Ruy Fabiano Jornalista
O adolescente Carlos Rodrigues Júnior, de 15 anos, foi morto há três dias numa delegacia em Bauru, São Paulo, depois de ser brutalmente torturado com 30 choques elétricos. Ele fora detido horas antes por seis policiais militares. Segundo o médico Ivan Segura, diretor do Instituto Médico Legal de Bauru, dois choques no mamilo esquerdo ocasionaram a morte do rapaz por falência cardíaca e respiratória. Chocante? Banal.
A cena se repete diariamente em centenas e centenas de delegacias de todo o país. Quando um ou outro caso chega à mídia, como é o deste, produz (ou não) espasmos de indignação, que podem apenar (ou não) os personagens diretamente envolvidos no episódio, gerando uma ou outra demissão. Ou não.
São, quando tomadas, providências isoladas, pontuais, que não vão ao cerne do problema, nem questionam a anomalia cultural que dá sustentação a essas aberrações.

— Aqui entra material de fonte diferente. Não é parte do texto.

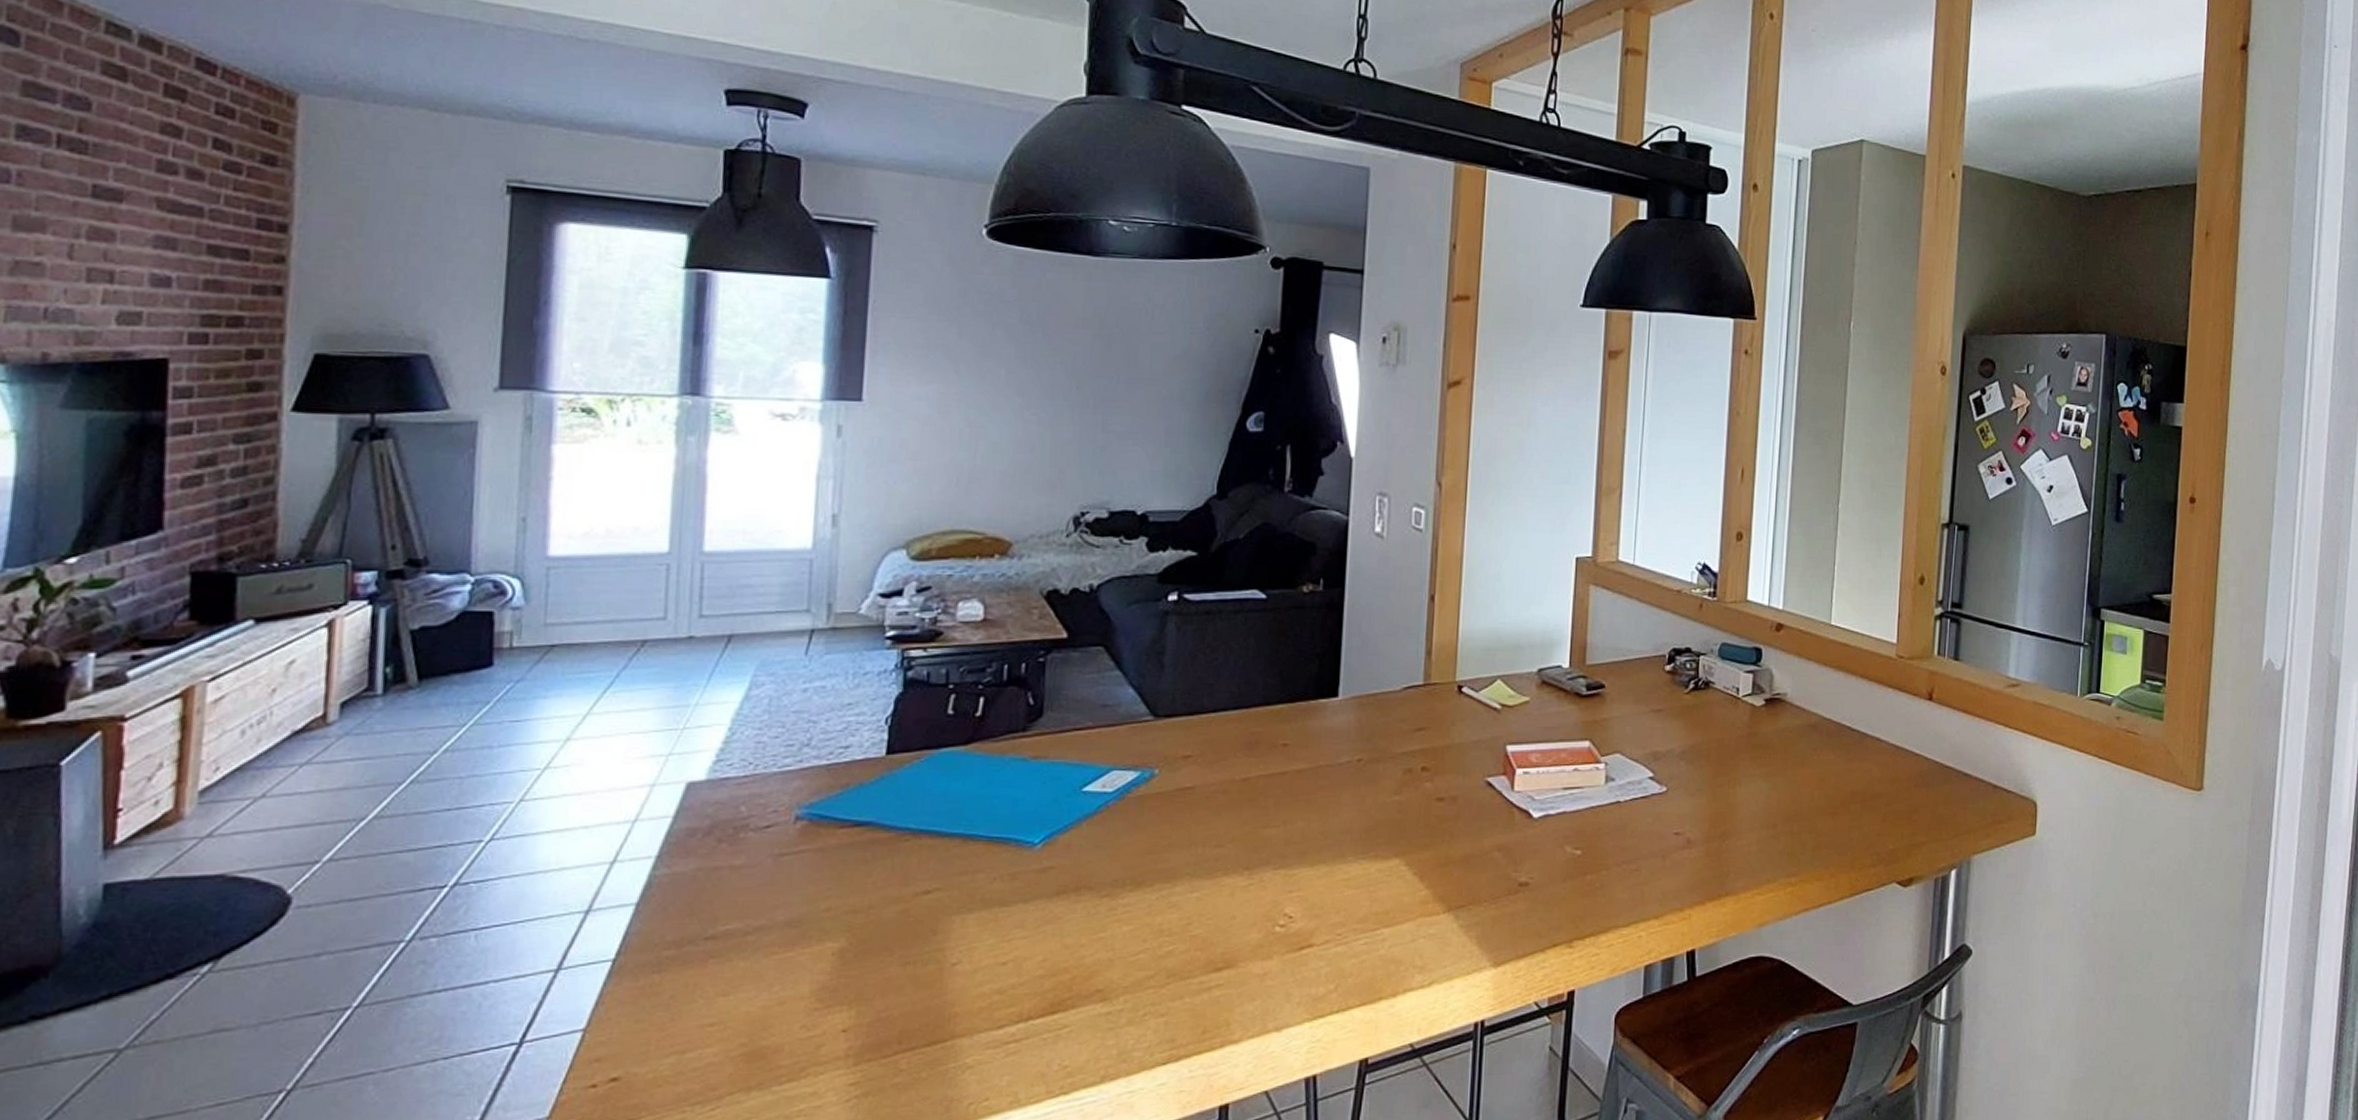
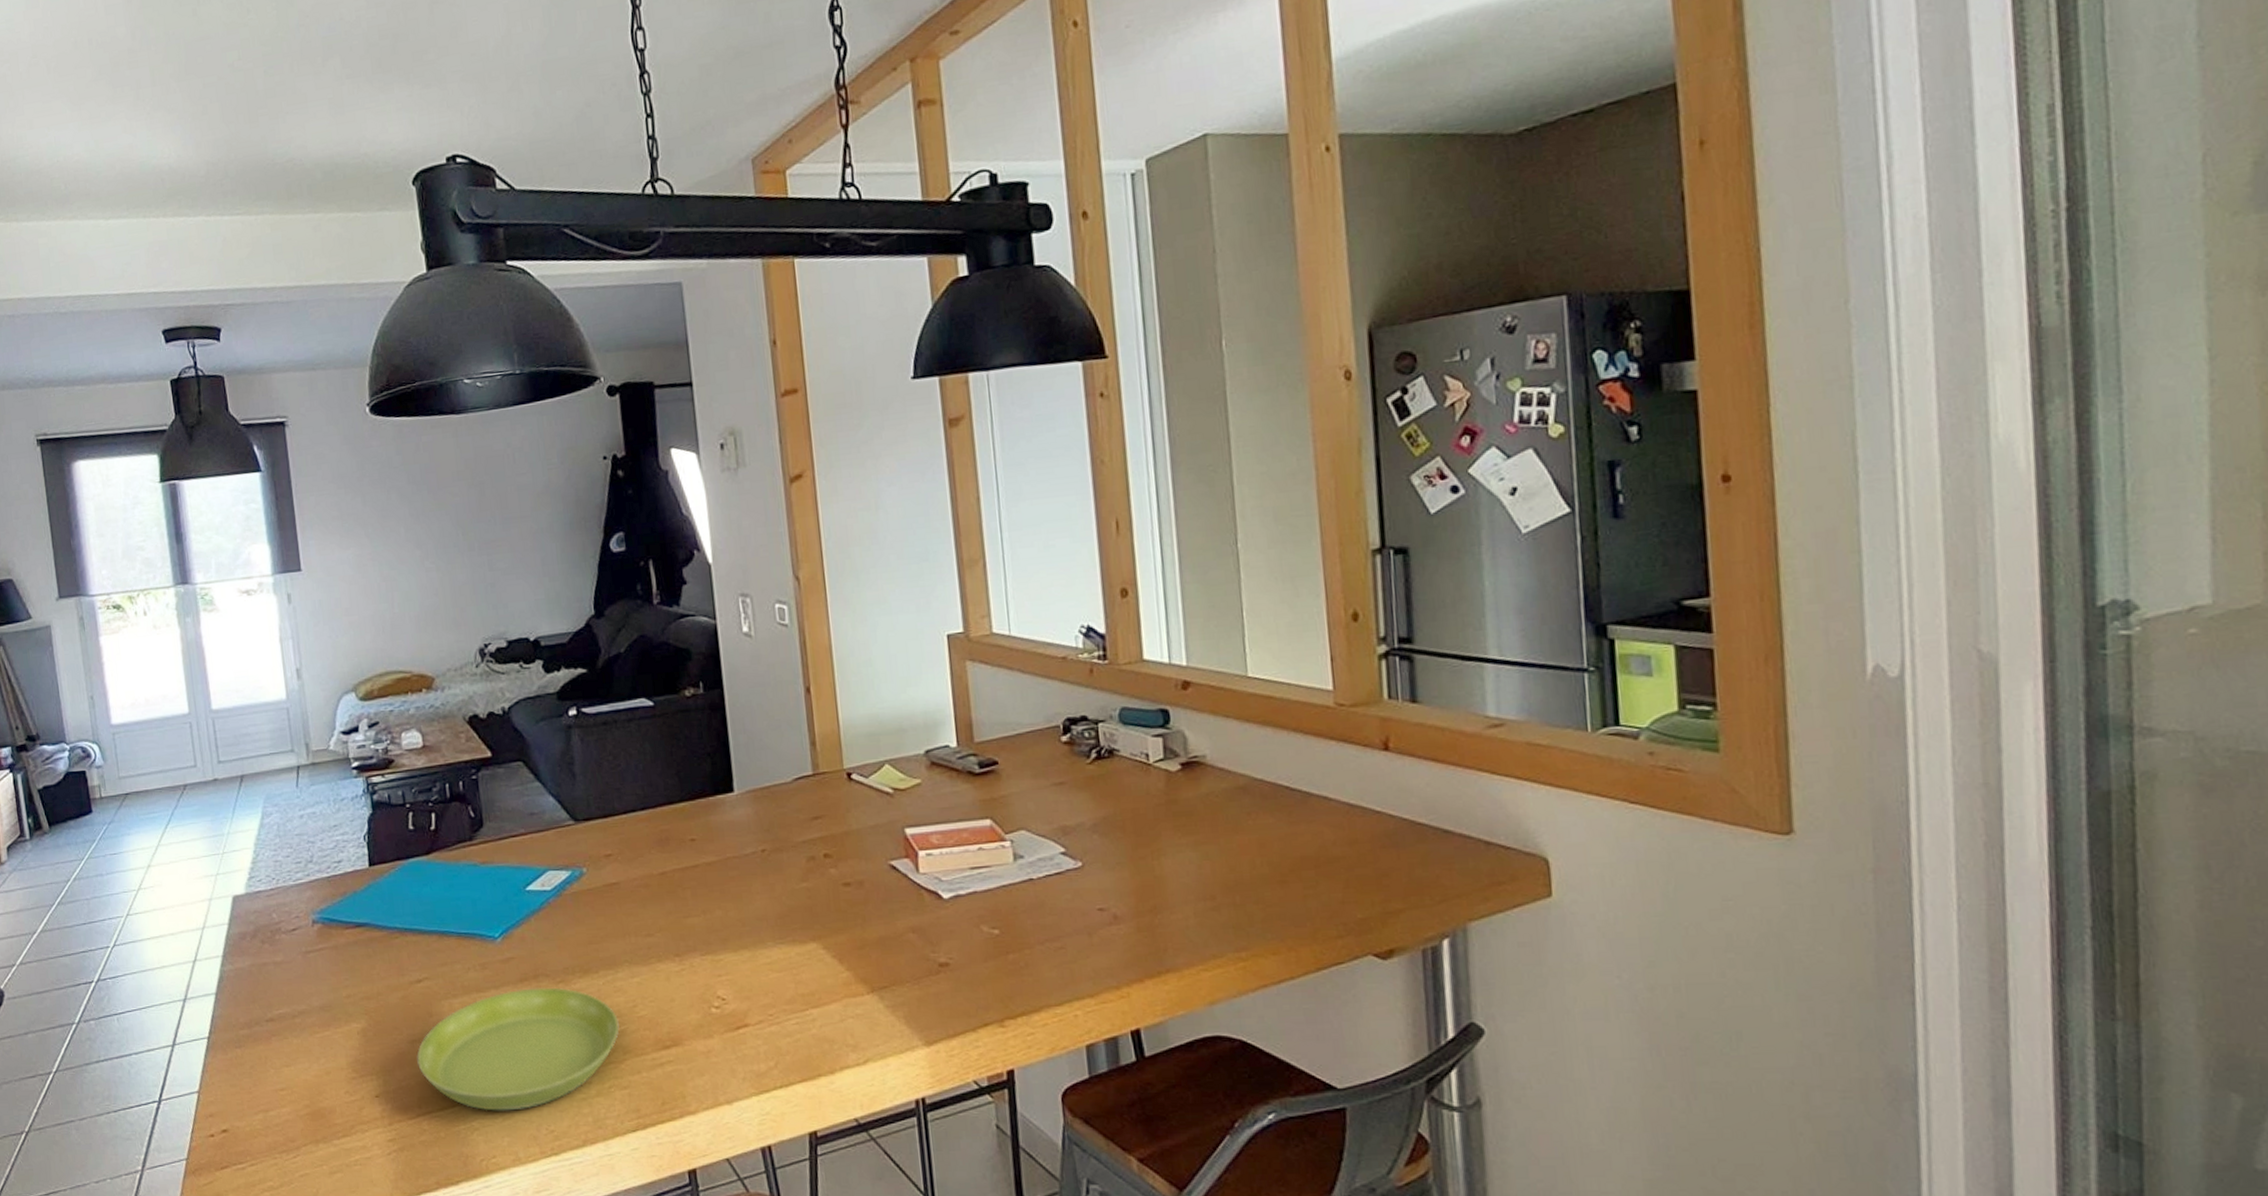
saucer: none [907,902,1167,1046] -> present [417,987,620,1111]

São acidentes de percurso.
Há dias, em Abaetetuba, Pará, a menor L., de 15 anos, foi colocada numa cela na companhia de 20 homens, que a violentaram diariamente, num período de 26 dias, trocando comida por sexo. Uma delegada e uma juíza, informadas do absurdo, a mantiveram onde estava. A menina, da janela da cadeia, que dá para a rua, pedia socorro aos passantes, que, acostumados àquilo, não se comoviam.
Eis, porém, que alguém inadvertidamente se comoveu e encaminhou a denúncia a uma ONG, que pôs a boca no trombone, mobilizando a opinião pública nacional. Entrou então em cena todo o repertório de espantos e indignações desses momentos.
A menor foi solta. Constatou-se que, além do absurdo de estar presa com adultos, sendo menor, e com homens, sendo mulher, acrescia o fato de nada ter feito que justificasse uma detenção. Era inocente — nada menos. Mesmo, porém, que fosse culpada de algum delito, por mais grave que fosse, não poderia ser submetida ao que foi. E a responsabilidade dos agentes do Estado não seria menor.
Na tentativa, no entanto, de atenuá-la, o delegado-geral da Polícia Civil do Pará, Raimundo Benalussy, argumentou que ela era débil mental. Antes, outra autoridade policial já a havia chamado de prostituta. Os argumentos agravam ainda mais a situação, pois equivalem a confissões gravíssimas. É então assim que o Estado brasileiro trata prostitutas e pessoas com deficiência mental?
A governadora do Pará, Ana Júlia Carepa, diante dos fatos, viu-se obrigada a demitir o seu delegado-geral, não sem antes elogiá-lo e quase lhe pedir desculpas em público.
São casos emblemáticos. Mostram deformação cultural não removida pela Lei Áurea, que em 2008 completará 120 anos. O que diferencia os tempos de hoje dos da escravidão é que a supressão de direitos humanos não se restringe mais a uma raça, mas a um vasto grupo social carente, que abrange todas as raças.
Quando as torturas e violências físicas e morais recaem sobre alguém da classe média para cima, a história é outra. Bem outra. Veja-se, por exemplo, o que ocorre com as vítimas da repressão política do regime militar de 64. Tendo ou não sido atingidas por maus-tratos físicos (há casos alegados de constrangimento intelectual), têm sido contempladas com indenizações, algumas bem razoáveis, e pensões vitalícias.
Não se questiona a justeza do procedimento. Não é o que está aqui em pauta. O de que se trata é a disparidade de tratamento para situações equivalentes. Isonomia. Entre nós, porém, isonomia depende de saldo médio. A família do adolescente Carlos Rodrigues Junior não será indenizada, nem terá direito a pensão vitalícia do Estado, assim como à menor L., de Abaetetuba, só restará migrar, com a família, para escapar às ameaças de morte.
A propósito, foi divulgado ontem, em Brasília, o Relatório de Desenvolvimento Juvenil 2007, estudo elaborado pelo sociólogo Julio Jacobo Waiselfisz, com base em dados do IBGE e dos ministérios da Saúde e da Educação. Entre outros dados alarmantes sobre a violência em nosso país, informa que o Brasil é o terceiro do mundo em assassinatos de jovens. Perde apenas para Venezuela e Colômbia.
Enquanto não se mexer nisso, com um choque de educação e cultura — e não com os choques elétricos que vitimaram o adolescente Carlos Rodrigues, em Bauru —, o país continuará mergulhado nas trevas do Terceiro Mundo.